"Жанна д'Арк" - читать интересную книгу автора

"Знамения королю"

Все отчетливее проступает тайный умысел епископа, пытающегося уличить Жанну в колдовстве. Дошел черед и до амулетов, затем опять вернулись к "дереву фей" и источнику в Домреми. И внезапно вопрос: "Куда вы подевали вашу мандрагору?" – "У меня нет мандрагоры и никогда не было!" Поскольку судьи продолжают настаивать на ответе, Жанна поясняет: "Я слышала, что это нечто, сулящее большое богатство, но сему не верю" – и тут же добавляет: "Мои голоса никогда не говорили мне ничего подобного".

Следует обратить внимание на разницу в отношении Жанны и церковников к амулетам. Жанна ссылается на "голоса", которые, по ее свидетельству, не имеют никакого отношения к приносящим счастье кольцам или же к заурядным магическим рецептам, о которых толкуют ученые-богословы, противостоящие Деве. Эту разницу усугубляет и свойственный обвиняемой здоровый юмор. В качестве примера можно привести ее ответы во время допроса 1 марта:

" – Как выглядел святой Михаил, когда он явился вам?… Был ли он обнажен?

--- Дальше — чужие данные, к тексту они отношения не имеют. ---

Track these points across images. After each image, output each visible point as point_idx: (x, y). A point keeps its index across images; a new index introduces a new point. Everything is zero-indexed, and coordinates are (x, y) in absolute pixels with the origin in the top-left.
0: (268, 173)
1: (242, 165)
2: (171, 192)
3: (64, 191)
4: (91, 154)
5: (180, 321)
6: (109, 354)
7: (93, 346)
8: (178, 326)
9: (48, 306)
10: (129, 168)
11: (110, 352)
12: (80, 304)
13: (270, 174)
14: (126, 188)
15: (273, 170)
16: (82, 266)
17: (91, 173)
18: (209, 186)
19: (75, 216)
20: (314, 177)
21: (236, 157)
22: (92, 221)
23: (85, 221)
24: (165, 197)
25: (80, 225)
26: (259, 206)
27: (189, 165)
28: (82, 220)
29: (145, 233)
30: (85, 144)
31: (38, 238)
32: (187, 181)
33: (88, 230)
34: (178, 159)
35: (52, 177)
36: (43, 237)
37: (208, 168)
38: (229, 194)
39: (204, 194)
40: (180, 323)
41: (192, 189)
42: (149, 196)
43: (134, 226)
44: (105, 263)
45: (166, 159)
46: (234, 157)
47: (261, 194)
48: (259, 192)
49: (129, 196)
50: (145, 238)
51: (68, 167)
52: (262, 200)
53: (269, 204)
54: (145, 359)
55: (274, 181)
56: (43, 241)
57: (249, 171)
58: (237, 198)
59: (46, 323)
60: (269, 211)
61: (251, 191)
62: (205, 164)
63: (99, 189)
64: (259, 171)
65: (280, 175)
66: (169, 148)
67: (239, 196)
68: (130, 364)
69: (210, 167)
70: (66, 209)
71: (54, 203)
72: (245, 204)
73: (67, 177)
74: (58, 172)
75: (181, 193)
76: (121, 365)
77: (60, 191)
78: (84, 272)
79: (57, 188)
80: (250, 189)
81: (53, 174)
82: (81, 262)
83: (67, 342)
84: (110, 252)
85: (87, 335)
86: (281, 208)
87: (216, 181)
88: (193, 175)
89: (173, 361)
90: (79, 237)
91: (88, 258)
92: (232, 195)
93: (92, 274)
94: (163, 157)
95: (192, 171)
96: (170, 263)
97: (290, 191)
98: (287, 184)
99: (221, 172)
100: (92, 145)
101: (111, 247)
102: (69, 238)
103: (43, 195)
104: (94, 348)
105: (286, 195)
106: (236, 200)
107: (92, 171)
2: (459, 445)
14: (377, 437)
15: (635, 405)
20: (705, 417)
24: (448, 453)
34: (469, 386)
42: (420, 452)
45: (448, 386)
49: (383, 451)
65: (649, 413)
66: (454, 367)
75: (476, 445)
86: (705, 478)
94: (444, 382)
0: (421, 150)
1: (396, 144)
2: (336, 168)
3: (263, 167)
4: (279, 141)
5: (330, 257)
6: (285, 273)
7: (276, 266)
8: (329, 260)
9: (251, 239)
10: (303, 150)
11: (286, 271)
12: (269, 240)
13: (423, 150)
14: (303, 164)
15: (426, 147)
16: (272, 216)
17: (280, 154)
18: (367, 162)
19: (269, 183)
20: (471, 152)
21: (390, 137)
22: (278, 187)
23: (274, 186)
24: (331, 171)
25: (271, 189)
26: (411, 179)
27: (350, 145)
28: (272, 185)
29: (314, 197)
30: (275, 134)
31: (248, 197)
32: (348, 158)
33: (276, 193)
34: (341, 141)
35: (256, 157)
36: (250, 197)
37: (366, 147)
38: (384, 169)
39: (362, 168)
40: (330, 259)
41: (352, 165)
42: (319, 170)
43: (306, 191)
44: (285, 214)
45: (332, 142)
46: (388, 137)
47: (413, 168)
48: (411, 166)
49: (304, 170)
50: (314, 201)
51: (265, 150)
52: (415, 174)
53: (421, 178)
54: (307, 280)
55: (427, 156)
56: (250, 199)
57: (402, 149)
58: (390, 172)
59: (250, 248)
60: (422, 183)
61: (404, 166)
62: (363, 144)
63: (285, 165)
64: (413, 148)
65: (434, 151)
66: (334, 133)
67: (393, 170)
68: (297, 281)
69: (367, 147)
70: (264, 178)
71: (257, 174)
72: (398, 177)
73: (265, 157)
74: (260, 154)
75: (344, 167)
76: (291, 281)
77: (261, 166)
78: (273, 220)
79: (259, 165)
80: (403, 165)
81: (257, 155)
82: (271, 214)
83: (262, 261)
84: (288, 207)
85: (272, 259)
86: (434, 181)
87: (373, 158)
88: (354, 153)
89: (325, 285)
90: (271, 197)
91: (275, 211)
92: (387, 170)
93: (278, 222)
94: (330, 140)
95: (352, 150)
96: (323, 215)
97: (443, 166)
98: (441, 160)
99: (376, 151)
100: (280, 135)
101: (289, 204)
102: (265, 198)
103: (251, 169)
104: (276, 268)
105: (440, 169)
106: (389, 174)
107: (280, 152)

– Вы что, думаете, что Богу не во что его одеть?

– Были ли у него волосы?

– А почему бы вдруг их у него остригли?

– Были ли у него весы?

– Об этом ничего не знаю… Я очень радуюсь, когда вижу его…"

Несомненно, Кошон возвращается к вопросу о "знамении королю" без особого энтузиазма: "Я вам уже сказала, что вы у меня это не выпытаете. Спросите у него самого!" Впервые королевскую корону ассоциируют со знамением. В какой-то степени Жанна переходит в наступление, когда заявляет, что, помимо короны, полученной королем в Реймсе, "он получил бы, если бы подождал, корону в тысячу раз более богатую". Сколько еще раз будут возвращаться к вопросу об этой короне…

Допрос, проведенный в следующую субботу, длился значительно дольше и касался самых разнообразных вопросов. Во-первых, речь шла о являвшихся ей святых: "Я сказала вам все, что знаю, и ничего другого не скажу". Расспрашивая Жанну о "голосах", Жан Бопер все же задал ей вопрос об ожидающей ее участи:

" – Знали ли вы из откровений, что вы совершите побег?

– Это не касается вашего процесса, уж не хотите ли, чтобы я свидетельствовала против себя!

– …Говорили вам что-либо об этом ваши голоса?

– Да, действительно, они говорили мне, что я буду освобождена, но я не знаю ни часа, ни дня. А еще чтобы я была смела и приветлива".

Освобождать, освобождение… На языке мистиков обычно так называли смерть, но, по всей видимости, не в этом смысле сама Жанна употребляет эти понятия.

И вновь Жан Бопер, меняя тактику, заводит речь о мужской одежде. "Я вам уже на это отвечала". И добавляет: "И это записано в Пуатье". Таким образом, богословы, расспрашивавшие ее в первый раз и не нашедшие в ней "ничего, кроме добра", уже поднимали вопрос о мужском платье и не возвели это в преступление. Отметим, что об этой ставшей важной детали заговорили уже в начале марта. Ведь мы знаем; за неимением лучшего, судьи в конце концов превратят мужское платье Жанны в единственный "основательный" пункт обвинения. Жанна совершенно не думает о том, что против нее могут использовать то, чем она так дорожит, ее одеяние. А дорожит она им, "повинуясь своим голосам" и по другой, вполне понятной причине – ведь в тюрьме она находилась на своем ложе с закованными в цепи ногами.

На всех последующих вопросах лежит отпечаток того тайного умысла, который нейдет из умов судей, – уличить Жанну в колдовстве. На сей раз под подозрением окажутся флажок на пике и герб, принятые в армии Девой и теми, кто следовал за ней: "Окропила ли она их святой водой?… Прошли ли с полотнами вокруг алтаря или церкви, тем самым совершая религиозный ритуал, дабы они стали гербами?" Ответы, данные Жанной, послужили основанием для полных затаенной злобы воспоминаний проводившего допросы Жана Бопера, который скажет на процессе об отмене приговора:

"Она была очень хитра, полна хитрости, свойственной женщинам".

Более коварными могли бы быть вопросы о ребенке, которого Жанна вернула к жизни в Лани, чтобы его могли окрестить, или же вопросы, касающиеся Катрин из Ла-Рошели. Но в обоих случаях рассказ Жанны обезоруживающе простодушен. То же относится и к прыжку из башни Боревуара: суд особо отметил ответ: "Я предпочла бы отдать Богу душу, чем попасть в руки англичан".